[Data records]
::::::::

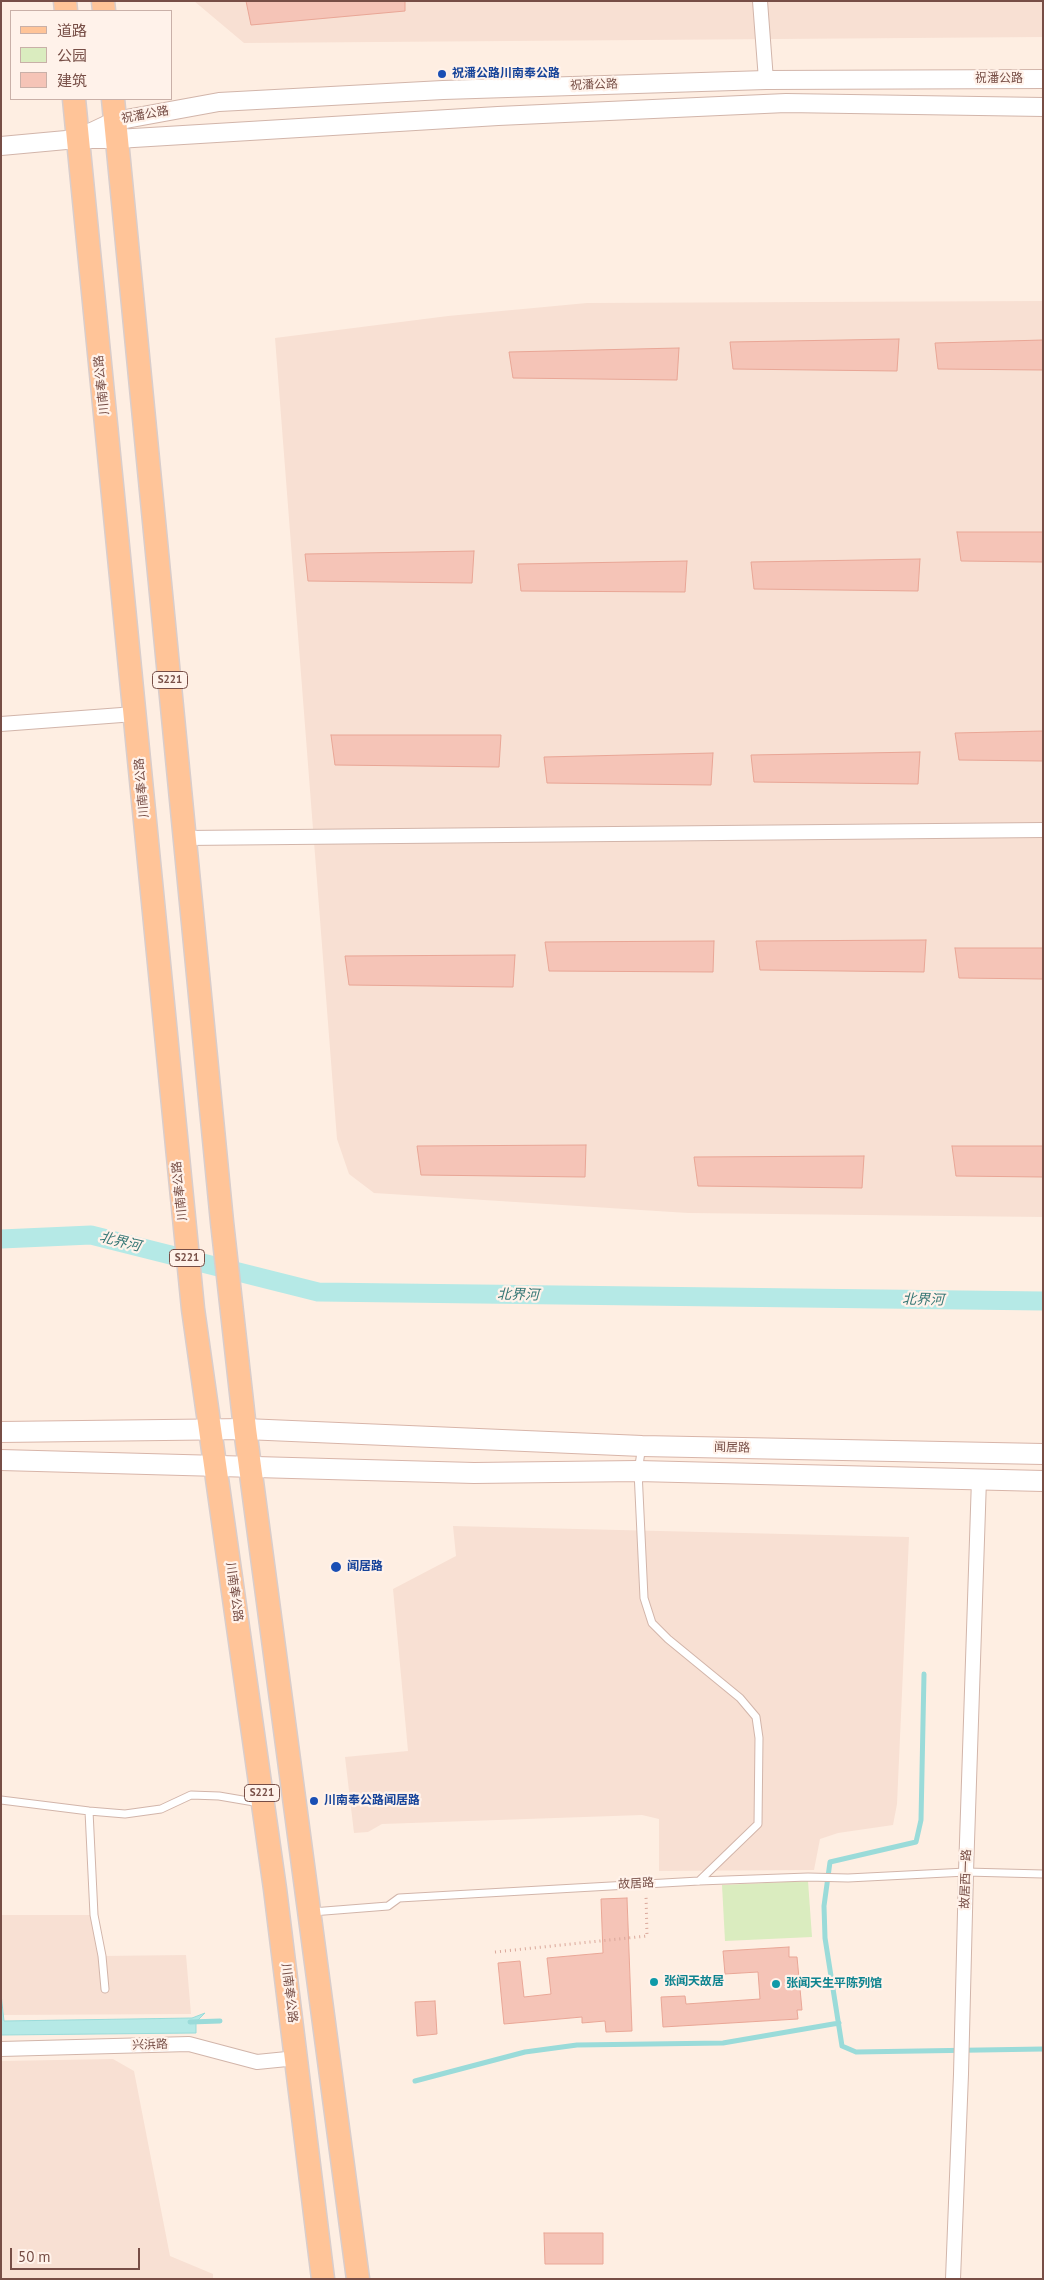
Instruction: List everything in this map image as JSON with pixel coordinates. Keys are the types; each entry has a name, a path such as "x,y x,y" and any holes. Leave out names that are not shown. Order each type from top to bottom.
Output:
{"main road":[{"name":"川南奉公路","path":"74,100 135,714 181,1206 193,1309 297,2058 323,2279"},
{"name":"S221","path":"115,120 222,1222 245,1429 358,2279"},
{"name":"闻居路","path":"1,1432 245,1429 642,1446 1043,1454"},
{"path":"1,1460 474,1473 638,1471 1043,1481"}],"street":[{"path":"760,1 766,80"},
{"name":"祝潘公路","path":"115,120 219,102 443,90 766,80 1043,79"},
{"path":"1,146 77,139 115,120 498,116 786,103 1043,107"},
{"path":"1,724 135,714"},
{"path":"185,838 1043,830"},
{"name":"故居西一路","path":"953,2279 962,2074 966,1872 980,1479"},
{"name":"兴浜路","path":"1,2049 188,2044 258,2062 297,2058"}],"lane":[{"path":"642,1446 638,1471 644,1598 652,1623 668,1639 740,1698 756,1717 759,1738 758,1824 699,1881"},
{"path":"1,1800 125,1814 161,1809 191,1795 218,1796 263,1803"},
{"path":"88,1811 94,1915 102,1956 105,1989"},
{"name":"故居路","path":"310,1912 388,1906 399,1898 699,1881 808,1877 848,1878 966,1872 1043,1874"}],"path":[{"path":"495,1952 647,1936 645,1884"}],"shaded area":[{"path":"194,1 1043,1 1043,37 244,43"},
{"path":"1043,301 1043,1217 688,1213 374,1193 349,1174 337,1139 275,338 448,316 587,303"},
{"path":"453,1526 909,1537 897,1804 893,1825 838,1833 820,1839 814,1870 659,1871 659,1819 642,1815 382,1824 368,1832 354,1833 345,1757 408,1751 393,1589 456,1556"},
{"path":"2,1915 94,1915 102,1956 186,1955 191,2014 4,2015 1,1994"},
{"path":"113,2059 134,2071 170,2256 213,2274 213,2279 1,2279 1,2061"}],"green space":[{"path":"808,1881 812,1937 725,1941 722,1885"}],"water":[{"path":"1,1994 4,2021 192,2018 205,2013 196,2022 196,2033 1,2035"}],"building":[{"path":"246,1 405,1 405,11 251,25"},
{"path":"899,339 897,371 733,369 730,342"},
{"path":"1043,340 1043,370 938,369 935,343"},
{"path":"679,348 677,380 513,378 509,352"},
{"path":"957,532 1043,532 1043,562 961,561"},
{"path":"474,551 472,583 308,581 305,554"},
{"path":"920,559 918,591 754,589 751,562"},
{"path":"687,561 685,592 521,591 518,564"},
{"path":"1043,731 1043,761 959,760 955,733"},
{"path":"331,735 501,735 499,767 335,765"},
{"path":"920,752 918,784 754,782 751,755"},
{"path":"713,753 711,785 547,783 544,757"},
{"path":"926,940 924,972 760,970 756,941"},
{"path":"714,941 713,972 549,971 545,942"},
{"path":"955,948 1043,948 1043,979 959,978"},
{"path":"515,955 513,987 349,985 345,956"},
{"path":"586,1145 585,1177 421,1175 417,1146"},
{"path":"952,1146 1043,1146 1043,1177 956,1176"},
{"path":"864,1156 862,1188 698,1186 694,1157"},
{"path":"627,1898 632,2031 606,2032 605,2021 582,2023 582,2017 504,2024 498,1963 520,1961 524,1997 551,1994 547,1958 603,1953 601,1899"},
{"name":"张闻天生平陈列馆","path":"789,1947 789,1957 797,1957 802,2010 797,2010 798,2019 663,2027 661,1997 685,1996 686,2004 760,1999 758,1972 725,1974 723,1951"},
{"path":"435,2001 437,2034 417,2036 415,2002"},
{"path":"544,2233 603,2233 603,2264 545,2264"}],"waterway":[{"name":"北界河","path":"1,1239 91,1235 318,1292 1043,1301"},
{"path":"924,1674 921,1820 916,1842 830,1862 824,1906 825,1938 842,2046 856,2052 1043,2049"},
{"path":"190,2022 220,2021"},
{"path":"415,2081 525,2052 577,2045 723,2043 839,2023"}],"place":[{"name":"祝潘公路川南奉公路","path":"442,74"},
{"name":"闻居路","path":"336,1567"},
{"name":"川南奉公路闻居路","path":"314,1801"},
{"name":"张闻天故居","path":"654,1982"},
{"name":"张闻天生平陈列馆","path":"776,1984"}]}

::::::::

Each entry must be set down word for word; no image may be carried over.

Instruction: List everything in this map image as JSON with pixel coordinates. Keys are the types; each entry has a name, a path such as "x,y x,y" and any holes. Leave out names that are not shown. Order each type from top to bottom.
Output:
{"main road":[{"name":"川南奉公路","path":"74,100 135,714 181,1206 193,1309 297,2058 323,2279"},
{"name":"S221","path":"115,120 222,1222 245,1429 358,2279"},
{"name":"闻居路","path":"1,1432 245,1429 642,1446 1043,1454"},
{"path":"1,1460 474,1473 638,1471 1043,1481"}],"street":[{"path":"760,1 766,80"},
{"name":"祝潘公路","path":"115,120 219,102 443,90 766,80 1043,79"},
{"path":"1,146 77,139 115,120 498,116 786,103 1043,107"},
{"path":"1,724 135,714"},
{"path":"185,838 1043,830"},
{"name":"故居西一路","path":"953,2279 962,2074 966,1872 980,1479"},
{"name":"兴浜路","path":"1,2049 188,2044 258,2062 297,2058"}],"lane":[{"path":"642,1446 638,1471 644,1598 652,1623 668,1639 740,1698 756,1717 759,1738 758,1824 699,1881"},
{"path":"1,1800 125,1814 161,1809 191,1795 218,1796 263,1803"},
{"path":"88,1811 94,1915 102,1956 105,1989"},
{"name":"故居路","path":"310,1912 388,1906 399,1898 699,1881 808,1877 848,1878 966,1872 1043,1874"}],"path":[{"path":"495,1952 647,1936 645,1884"}],"shaded area":[{"path":"194,1 1043,1 1043,37 244,43"},
{"path":"1043,301 1043,1217 688,1213 374,1193 349,1174 337,1139 275,338 448,316 587,303"},
{"path":"453,1526 909,1537 897,1804 893,1825 838,1833 820,1839 814,1870 659,1871 659,1819 642,1815 382,1824 368,1832 354,1833 345,1757 408,1751 393,1589 456,1556"},
{"path":"2,1915 94,1915 102,1956 186,1955 191,2014 4,2015 1,1994"},
{"path":"113,2059 134,2071 170,2256 213,2274 213,2279 1,2279 1,2061"}],"green space":[{"path":"808,1881 812,1937 725,1941 722,1885"}],"water":[{"path":"1,1994 4,2021 192,2018 205,2013 196,2022 196,2033 1,2035"}],"building":[{"path":"246,1 405,1 405,11 251,25"},
{"path":"899,339 897,371 733,369 730,342"},
{"path":"1043,340 1043,370 938,369 935,343"},
{"path":"679,348 677,380 513,378 509,352"},
{"path":"957,532 1043,532 1043,562 961,561"},
{"path":"474,551 472,583 308,581 305,554"},
{"path":"920,559 918,591 754,589 751,562"},
{"path":"687,561 685,592 521,591 518,564"},
{"path":"1043,731 1043,761 959,760 955,733"},
{"path":"331,735 501,735 499,767 335,765"},
{"path":"920,752 918,784 754,782 751,755"},
{"path":"713,753 711,785 547,783 544,757"},
{"path":"926,940 924,972 760,970 756,941"},
{"path":"714,941 713,972 549,971 545,942"},
{"path":"955,948 1043,948 1043,979 959,978"},
{"path":"515,955 513,987 349,985 345,956"},
{"path":"586,1145 585,1177 421,1175 417,1146"},
{"path":"952,1146 1043,1146 1043,1177 956,1176"},
{"path":"864,1156 862,1188 698,1186 694,1157"},
{"path":"627,1898 632,2031 606,2032 605,2021 582,2023 582,2017 504,2024 498,1963 520,1961 524,1997 551,1994 547,1958 603,1953 601,1899"},
{"name":"张闻天生平陈列馆","path":"789,1947 789,1957 797,1957 802,2010 797,2010 798,2019 663,2027 661,1997 685,1996 686,2004 760,1999 758,1972 725,1974 723,1951"},
{"path":"435,2001 437,2034 417,2036 415,2002"},
{"path":"544,2233 603,2233 603,2264 545,2264"}],"waterway":[{"name":"北界河","path":"1,1239 91,1235 318,1292 1043,1301"},
{"path":"924,1674 921,1820 916,1842 830,1862 824,1906 825,1938 842,2046 856,2052 1043,2049"},
{"path":"190,2022 220,2021"},
{"path":"415,2081 525,2052 577,2045 723,2043 839,2023"}],"place":[{"name":"祝潘公路川南奉公路","path":"442,74"},
{"name":"闻居路","path":"336,1567"},
{"name":"川南奉公路闻居路","path":"314,1801"},
{"name":"张闻天故居","path":"654,1982"},
{"name":"张闻天生平陈列馆","path":"776,1984"}]}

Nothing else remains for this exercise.